:: Supplied records ::
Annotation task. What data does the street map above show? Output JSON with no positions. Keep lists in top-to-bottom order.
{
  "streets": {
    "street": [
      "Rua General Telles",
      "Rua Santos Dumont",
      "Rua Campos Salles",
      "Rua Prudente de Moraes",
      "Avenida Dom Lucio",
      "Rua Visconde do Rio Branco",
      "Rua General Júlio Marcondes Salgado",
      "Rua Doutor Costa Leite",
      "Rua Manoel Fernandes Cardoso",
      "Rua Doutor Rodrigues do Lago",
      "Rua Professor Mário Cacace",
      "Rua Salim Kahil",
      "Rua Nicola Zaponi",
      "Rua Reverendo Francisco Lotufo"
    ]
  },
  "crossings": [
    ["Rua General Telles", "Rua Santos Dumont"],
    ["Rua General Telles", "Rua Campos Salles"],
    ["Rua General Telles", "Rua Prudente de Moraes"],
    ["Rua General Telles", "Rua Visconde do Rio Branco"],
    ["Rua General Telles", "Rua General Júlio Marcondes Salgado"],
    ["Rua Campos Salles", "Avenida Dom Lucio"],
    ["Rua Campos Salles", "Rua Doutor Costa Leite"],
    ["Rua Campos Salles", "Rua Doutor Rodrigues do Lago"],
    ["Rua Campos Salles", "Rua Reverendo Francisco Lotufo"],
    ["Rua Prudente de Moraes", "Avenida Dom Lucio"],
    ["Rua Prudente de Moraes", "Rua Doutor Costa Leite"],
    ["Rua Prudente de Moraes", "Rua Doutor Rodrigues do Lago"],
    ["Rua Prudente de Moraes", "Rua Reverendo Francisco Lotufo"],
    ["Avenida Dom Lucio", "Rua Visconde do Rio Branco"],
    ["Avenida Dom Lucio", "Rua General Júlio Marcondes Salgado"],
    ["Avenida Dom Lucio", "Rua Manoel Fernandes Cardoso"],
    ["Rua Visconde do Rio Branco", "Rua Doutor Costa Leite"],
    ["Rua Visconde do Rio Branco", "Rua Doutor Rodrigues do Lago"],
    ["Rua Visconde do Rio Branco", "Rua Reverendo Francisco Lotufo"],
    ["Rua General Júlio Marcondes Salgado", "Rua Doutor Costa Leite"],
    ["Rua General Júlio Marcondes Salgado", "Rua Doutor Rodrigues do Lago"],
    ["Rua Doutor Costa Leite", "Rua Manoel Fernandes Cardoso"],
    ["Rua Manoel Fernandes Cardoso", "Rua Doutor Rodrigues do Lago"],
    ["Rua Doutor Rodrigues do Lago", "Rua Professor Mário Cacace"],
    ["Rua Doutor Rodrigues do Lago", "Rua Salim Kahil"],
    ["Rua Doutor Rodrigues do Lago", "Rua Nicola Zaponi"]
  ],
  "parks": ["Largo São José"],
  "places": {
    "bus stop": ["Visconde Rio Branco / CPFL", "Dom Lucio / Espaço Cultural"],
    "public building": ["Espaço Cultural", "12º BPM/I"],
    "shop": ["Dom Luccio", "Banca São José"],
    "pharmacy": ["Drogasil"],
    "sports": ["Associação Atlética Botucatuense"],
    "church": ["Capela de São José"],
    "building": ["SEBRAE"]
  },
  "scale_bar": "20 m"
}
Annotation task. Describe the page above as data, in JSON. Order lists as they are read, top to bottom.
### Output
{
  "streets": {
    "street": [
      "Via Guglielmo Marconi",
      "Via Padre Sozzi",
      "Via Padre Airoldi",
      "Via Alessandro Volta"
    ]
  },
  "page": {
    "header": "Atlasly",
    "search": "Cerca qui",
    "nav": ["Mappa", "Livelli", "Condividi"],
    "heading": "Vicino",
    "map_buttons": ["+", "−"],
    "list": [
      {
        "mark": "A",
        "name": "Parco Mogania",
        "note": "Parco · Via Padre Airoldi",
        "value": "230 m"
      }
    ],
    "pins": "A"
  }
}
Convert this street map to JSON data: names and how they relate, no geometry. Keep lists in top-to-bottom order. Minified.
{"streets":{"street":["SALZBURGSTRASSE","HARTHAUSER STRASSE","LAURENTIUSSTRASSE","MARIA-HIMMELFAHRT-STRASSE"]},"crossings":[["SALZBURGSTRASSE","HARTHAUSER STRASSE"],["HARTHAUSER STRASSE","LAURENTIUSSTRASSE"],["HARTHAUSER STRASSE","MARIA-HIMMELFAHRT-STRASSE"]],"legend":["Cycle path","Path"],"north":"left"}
:::
Work request:
Copy every record precisely, omitting nothing.

Task result:
Annotation task. What data does the street map above show? Output JSON with no positions. Keep lists in top-to-bottom order.
{
  "streets": {
    "street": [
      "Rua General Telles",
      "Rua Santos Dumont",
      "Rua Campos Salles",
      "Rua Prudente de Moraes",
      "Avenida Dom Lucio",
      "Rua Visconde do Rio Branco",
      "Rua General Júlio Marcondes Salgado",
      "Rua Doutor Costa Leite",
      "Rua Manoel Fernandes Cardoso",
      "Rua Doutor Rodrigues do Lago",
      "Rua Professor Mário Cacace",
      "Rua Salim Kahil",
      "Rua Nicola Zaponi",
      "Rua Reverendo Francisco Lotufo"
    ]
  },
  "crossings": [
    ["Rua General Telles", "Rua Santos Dumont"],
    ["Rua General Telles", "Rua Campos Salles"],
    ["Rua General Telles", "Rua Prudente de Moraes"],
    ["Rua General Telles", "Rua Visconde do Rio Branco"],
    ["Rua General Telles", "Rua General Júlio Marcondes Salgado"],
    ["Rua Campos Salles", "Avenida Dom Lucio"],
    ["Rua Campos Salles", "Rua Doutor Costa Leite"],
    ["Rua Campos Salles", "Rua Doutor Rodrigues do Lago"],
    ["Rua Campos Salles", "Rua Reverendo Francisco Lotufo"],
    ["Rua Prudente de Moraes", "Avenida Dom Lucio"],
    ["Rua Prudente de Moraes", "Rua Doutor Costa Leite"],
    ["Rua Prudente de Moraes", "Rua Doutor Rodrigues do Lago"],
    ["Rua Prudente de Moraes", "Rua Reverendo Francisco Lotufo"],
    ["Avenida Dom Lucio", "Rua Visconde do Rio Branco"],
    ["Avenida Dom Lucio", "Rua General Júlio Marcondes Salgado"],
    ["Avenida Dom Lucio", "Rua Manoel Fernandes Cardoso"],
    ["Rua Visconde do Rio Branco", "Rua Doutor Costa Leite"],
    ["Rua Visconde do Rio Branco", "Rua Doutor Rodrigues do Lago"],
    ["Rua Visconde do Rio Branco", "Rua Reverendo Francisco Lotufo"],
    ["Rua General Júlio Marcondes Salgado", "Rua Doutor Costa Leite"],
    ["Rua General Júlio Marcondes Salgado", "Rua Doutor Rodrigues do Lago"],
    ["Rua Doutor Costa Leite", "Rua Manoel Fernandes Cardoso"],
    ["Rua Manoel Fernandes Cardoso", "Rua Doutor Rodrigues do Lago"],
    ["Rua Doutor Rodrigues do Lago", "Rua Professor Mário Cacace"],
    ["Rua Doutor Rodrigues do Lago", "Rua Salim Kahil"],
    ["Rua Doutor Rodrigues do Lago", "Rua Nicola Zaponi"]
  ],
  "parks": ["Largo São José"],
  "places": {
    "bus stop": ["Visconde Rio Branco / CPFL", "Dom Lucio / Espaço Cultural"],
    "public building": ["Espaço Cultural", "12º BPM/I"],
    "shop": ["Dom Luccio", "Banca São José"],
    "pharmacy": ["Drogasil"],
    "sports": ["Associação Atlética Botucatuense"],
    "church": ["Capela de São José"],
    "building": ["SEBRAE"]
  },
  "scale_bar": "20 m"
}
Annotation task. Describe the page above as data, in JSON. Order lists as they are read, top to bottom.
### Output
{
  "streets": {
    "street": [
      "Via Guglielmo Marconi",
      "Via Padre Sozzi",
      "Via Padre Airoldi",
      "Via Alessandro Volta"
    ]
  },
  "page": {
    "header": "Atlasly",
    "search": "Cerca qui",
    "nav": ["Mappa", "Livelli", "Condividi"],
    "heading": "Vicino",
    "map_buttons": ["+", "−"],
    "list": [
      {
        "mark": "A",
        "name": "Parco Mogania",
        "note": "Parco · Via Padre Airoldi",
        "value": "230 m"
      }
    ],
    "pins": "A"
  }
}
Convert this street map to JSON data: names and how they relate, no geometry. Keep lists in top-to-bottom order. Minified.
{"streets":{"street":["SALZBURGSTRASSE","HARTHAUSER STRASSE","LAURENTIUSSTRASSE","MARIA-HIMMELFAHRT-STRASSE"]},"crossings":[["SALZBURGSTRASSE","HARTHAUSER STRASSE"],["HARTHAUSER STRASSE","LAURENTIUSSTRASSE"],["HARTHAUSER STRASSE","MARIA-HIMMELFAHRT-STRASSE"]],"legend":["Cycle path","Path"],"north":"left"}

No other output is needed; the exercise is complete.